I don't have a title yet, but this is the first chapter of the book i started this summer. It's still in progress. It's rated pg-13 because later on there is a battle and i want to keep the rating the same for all the chapters I post.
Chapter One
“Pérez es muerto! Pérez es muerto! Cambia es libre! Viva Cambia!” These constant cheers of rejoicing have been playing on the living room radio for hours. My father adjusts the knob to phase out some of the static that inhibits him from hearing more about the current situation. Eager to escape the confusion, I log on my computer to check my MySpace. My profile page cheerfully reads: Hello, Margo. I half laugh at that. The computer is the only cheerful one today. Hesitantly I glance at the bulletins. One read: “Have you seen him?” I instinctively glance at the date: July 7th, 2007. My mind tells me not to click on it, after all no news is good news, but my body disobeys and opens it anyway. “Please if you see this guy, IM me or call me right away. He has been missing ever since the uprising. I think he might be dead. If there is any information, please tell me ASAP” -Maria. Attached is a familiar picture of a Latino youth staring into nothingness, oblivious he is the photo’s subject. Suppressed tears rise up. Soon I am bawling into my mahogany desk. Why did this have to happen? Why a rebellion? We want them to have freedom, but not like this. There are better ways to solve issues; unfortunately violence was chosen due to its celerity and the impatience of the radicals.
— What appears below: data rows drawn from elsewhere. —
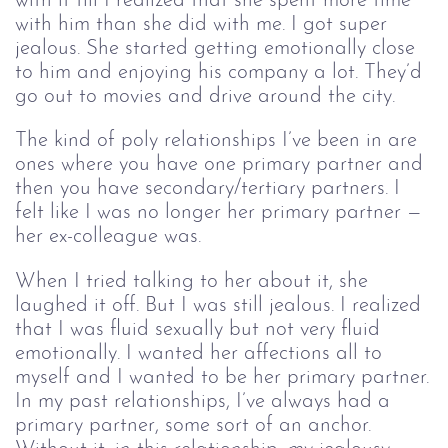
with it till I realized that she spent more time
with him than she did with me. I got super
jealous. She started getting emotionally close
to him and enjoying his company a lot. They’d
go out to movies and drive around the city.
The kind of poly relationships I’ve been in are
ones where you have one primary partner and
then you have secondary/tertiary partners. I
felt like I was no longer her primary partner —
her ex-colleague was.
When I tried talking to her about it, she
laughed it off. But I was still jealous. I realized
that I was fluid sexually but not very fluid
emotionally. I wanted her affections all to
myself and I wanted to be her primary partner.
In my past relationships, I’ve always had a
primary partner, some sort of an anchor.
It has been a little over a week since the chaos. Carlos Pérez, malevolent dictator of Cambia, has finally passed away after months of sickness. The plan was for his brother, Ramon Pérez, to take over permanently after ruling in his sick absence. The Nuevo Revolucionarios had other plans. The Nuevo Revolucionarios, or NR for short, started out as a group of Cambians who want to be free of dictatorship. Unfortunately they are slowly becoming that which they were trying to overcome. They stormed into the funeral of Ramon Pérez’s recently deceased wife, to catch him off guard physically and emotionally. They pinned his guards to the ground and snatched up Ramon. Ostensibly this caused a huge uproar and local police reacted immediately, not a well thought out part of the plan. So instead of kidnapping him for negotiations, they took him to the nearest room, hastily pointed a pistol to his slick jet-black hair and demanded he give Cambia back to the people. His response was as cool as a snake’s back, with the scorpion’s sting: “Never”. Within an instant he was dead, and the rebellion had begun.
My thoughts return to Maria’s bulletin. Maria and Julio have been dating for nearly a year. I find it odd that he would leave her, but at the same time nationalist’s blood flows through his veins. Julio disappeared shortly after the rebellion had broken into full swing. My only guess at his whereabouts is that he is in Cabino’s capital, Amer, joining his fellow young rebels, or on a cheap fishing boat to some similar destination. I sigh. He always was that type, the one who would pick up and leave when adventure called. The minute he found out about the NR he must have thrown what little clothes he owned into his tattered school bag, with bike chains and old combination locks attached, and caught the first boat out, 90 miles south, to the chaotic center of the uprising. The government has been attempting to keep citizens from storming to Cambia, but their minor efforts were not enough to stop several thousand rebels from taking over the docks for their revolutionary purposes. It stands to reason that the fishing industry is suffering due to this, but the fishermen don’t care. They were the first to sail out of the harbor, past the docked cruse ships, under the 7 mile bridge, and well past all signs of our territory.